WORK TO BE COMPLETED —
Copy the listing exactly, please, and keep every picture out of it.

Start of GIVEN INFORMATION

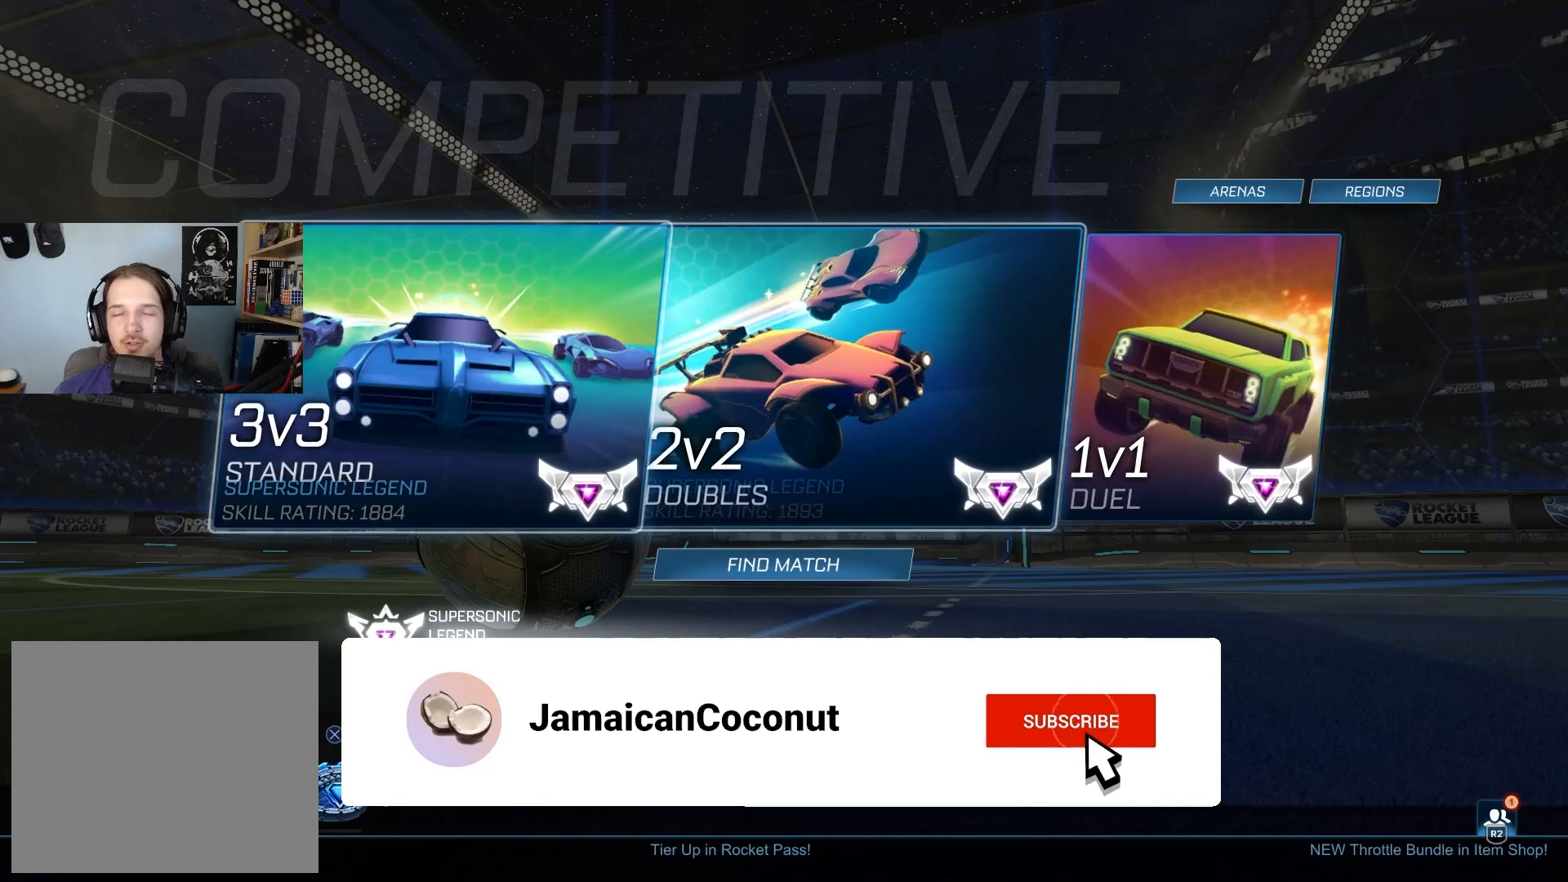
{"buttons": ["DPAD_RIGHT"], "left_stick": "center", "right_stick": "center", "events": [[117, "DPAD_LEFT", "up"], [417, "DPAD_RIGHT", "down"]]}
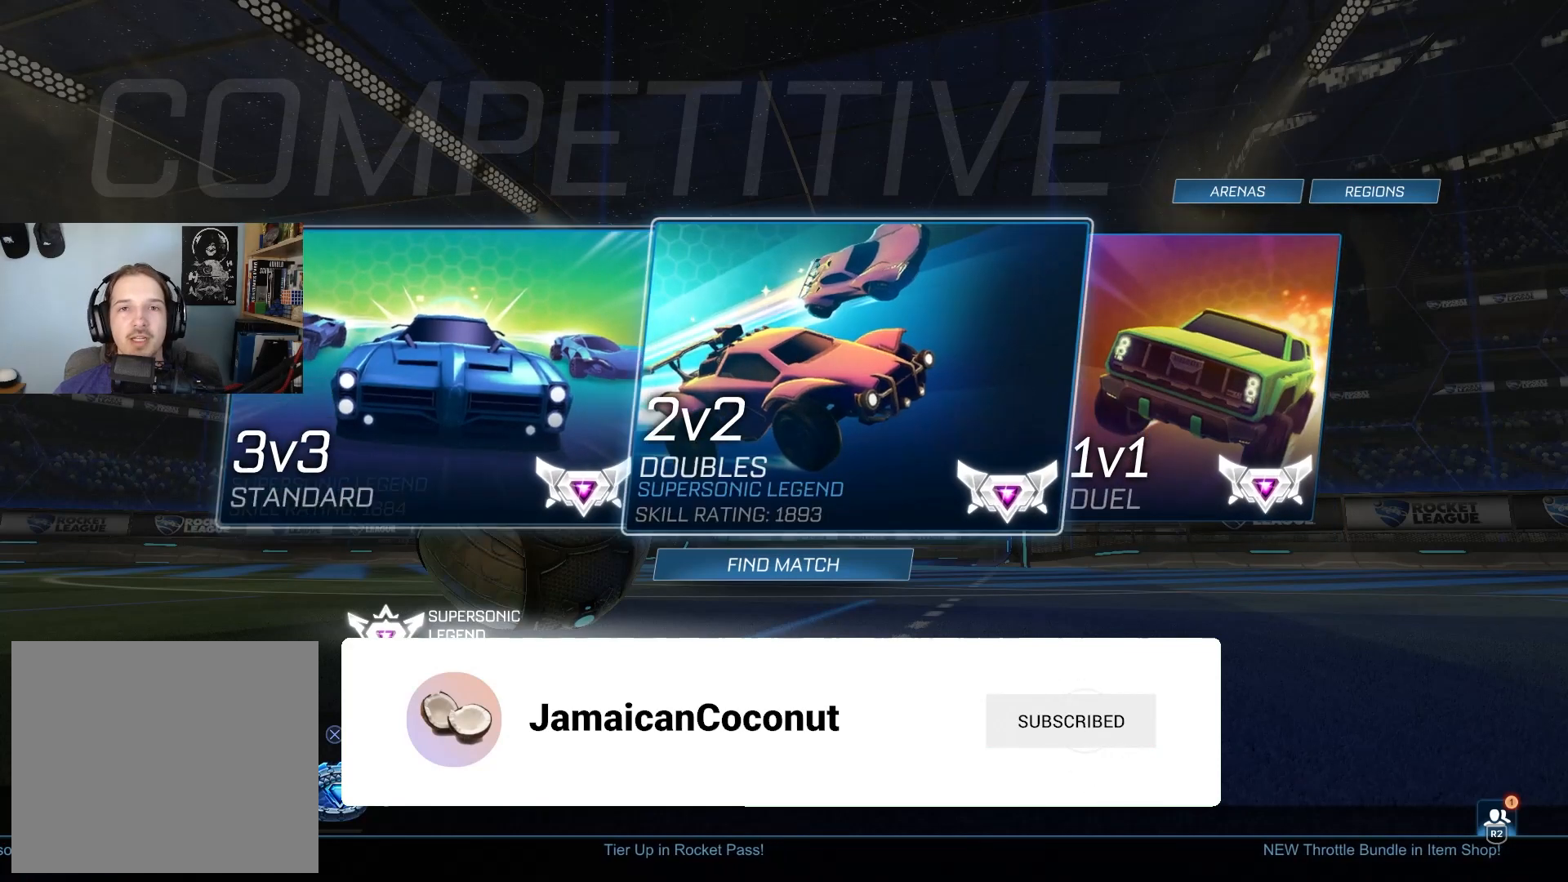
{"buttons": [], "left_stick": "center", "right_stick": "center", "events": [[33, "DPAD_RIGHT", "up"], [267, "DPAD_RIGHT", "down"], [400, "DPAD_RIGHT", "up"]]}
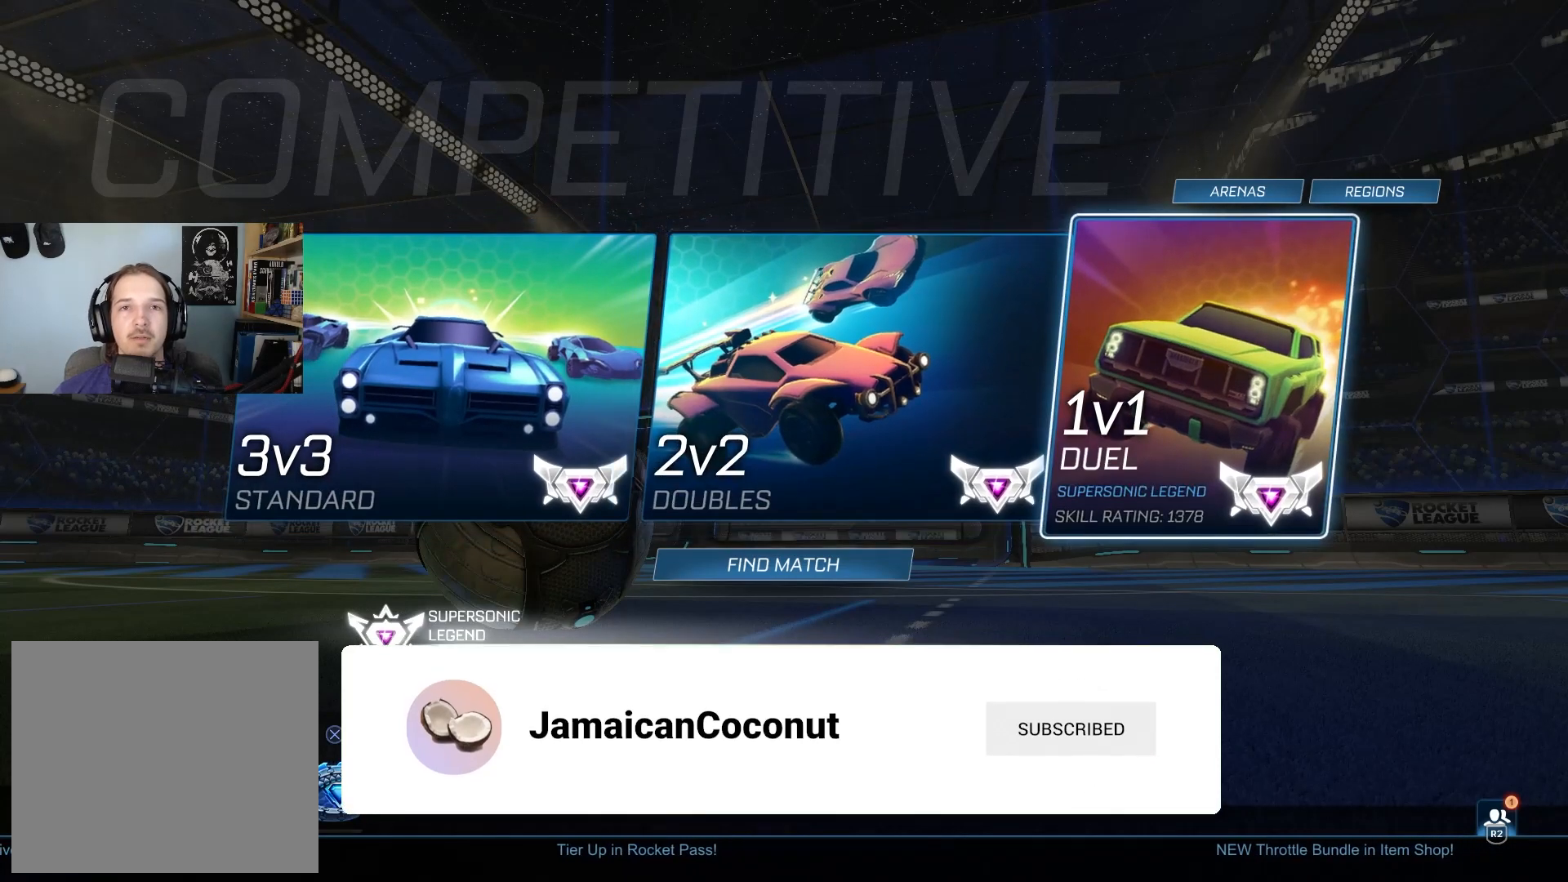
{"buttons": ["DPAD_LEFT"], "left_stick": "center", "right_stick": "center", "events": [[400, "DPAD_LEFT", "down"]]}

End of GIVEN INFORMATION

OUTPUT OF THE TASK —
{"buttons": ["DPAD_RIGHT"], "left_stick": "center", "right_stick": "center", "events": [[117, "DPAD_LEFT", "up"], [417, "DPAD_RIGHT", "down"]]}
{"buttons": [], "left_stick": "center", "right_stick": "center", "events": [[33, "DPAD_RIGHT", "up"], [267, "DPAD_RIGHT", "down"], [400, "DPAD_RIGHT", "up"]]}
{"buttons": ["DPAD_LEFT"], "left_stick": "center", "right_stick": "center", "events": [[400, "DPAD_LEFT", "down"]]}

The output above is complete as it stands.